Tldr; For this issue and from what I have researched, Zarr is HDF5 on steroids. It has an easy-to-use API with an interface that can facilitate cloud reads and writes. It also contains 20 different compression codecs that live in numcodecs whereas HDF5 only contains six built-in compression filters. Zarr (like HDF5) is compatible with tools like Xarray for reading large datasets. With end-users in mind, I would choose to package data in the Zarr format, and I am open to hearing from you all.

Zarr inherits its structure from HDF5 and contains an easy-to-use API which it inherits from NumPy. Both HDF5 and Zarr can chunk and compress. Zarr contains 20 different compression codecs that live in numcodecs with the default compressor being Blosc.

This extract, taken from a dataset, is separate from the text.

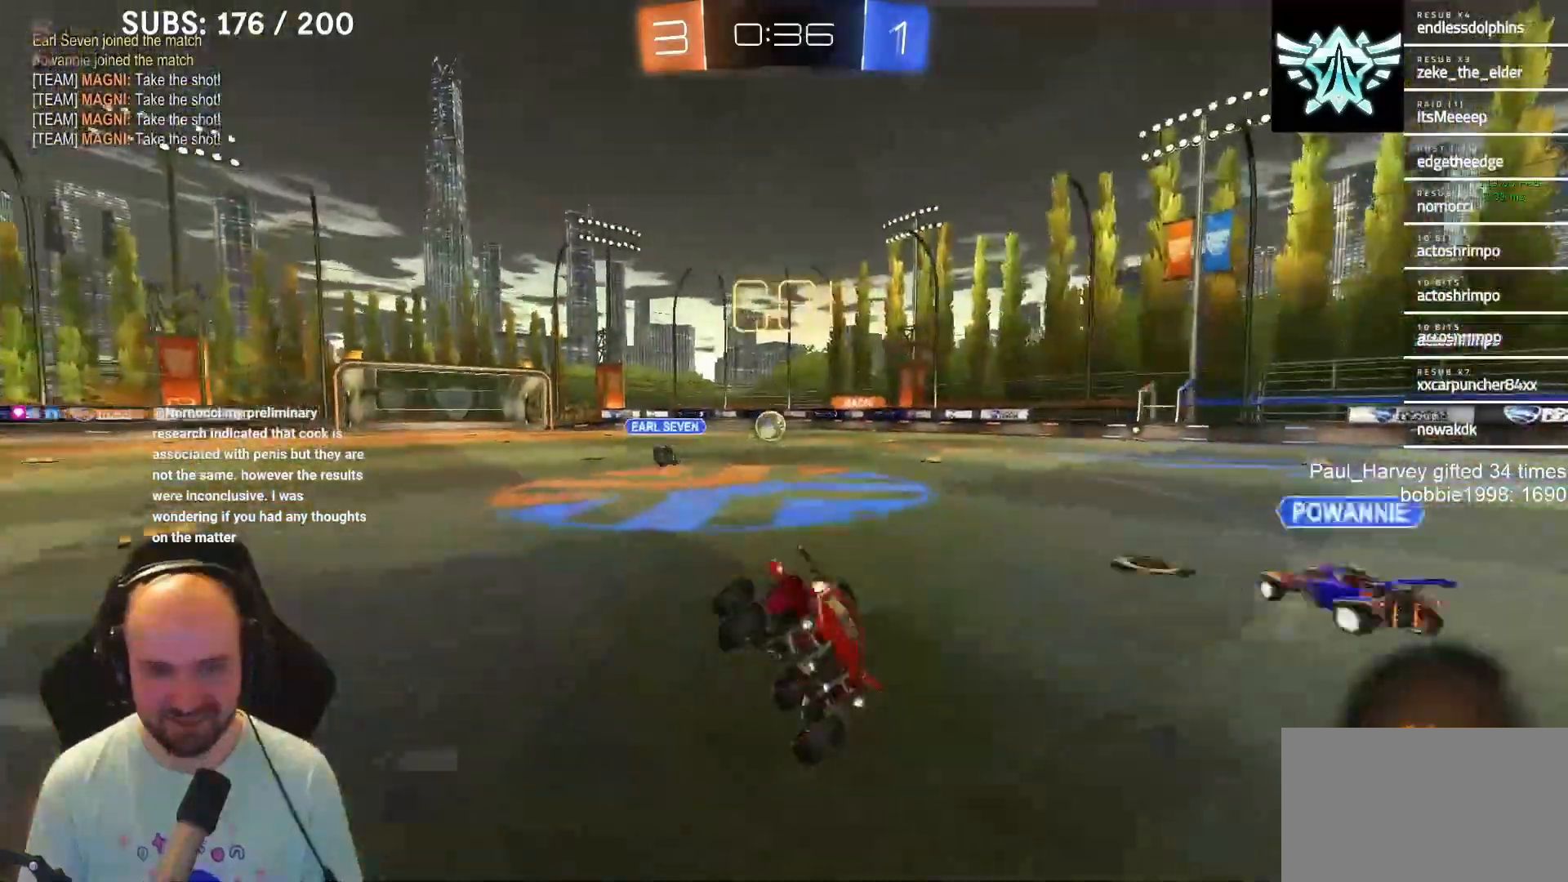
{"buttons": ["R2"], "left_stick": "right", "right_stick": "center", "events": [[50, "CROSS", "up"], [50, "SQUARE", "up"], [150, "left_stick", "center"], [217, "left_stick", "right"]]}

With Zarr, one has the ability to look at the packaging of the data via the command line (via object.info) and in the .zarrarray json on disk. Zarr also packages a .zattr json with all attributes associated with the dataset object which is usually a nifty thing to see.

From what I read; chunking is most optimal over the time dimension. This will need to be tested.

Zarr has an API that facilitates cloud uploads – which I think users will find incredibly useful.

The biggest downfall of HDF5 are the compression filters available. If we decide to use another filter, we will have to ensure that the end user also had it.

Notes from David regarding Zarr:

no matlab support yet (MATLAB implementation of Zarr · Issue #16 · zarr-developers/community (github.com)). I expect this will come in time, so I am not too concerned.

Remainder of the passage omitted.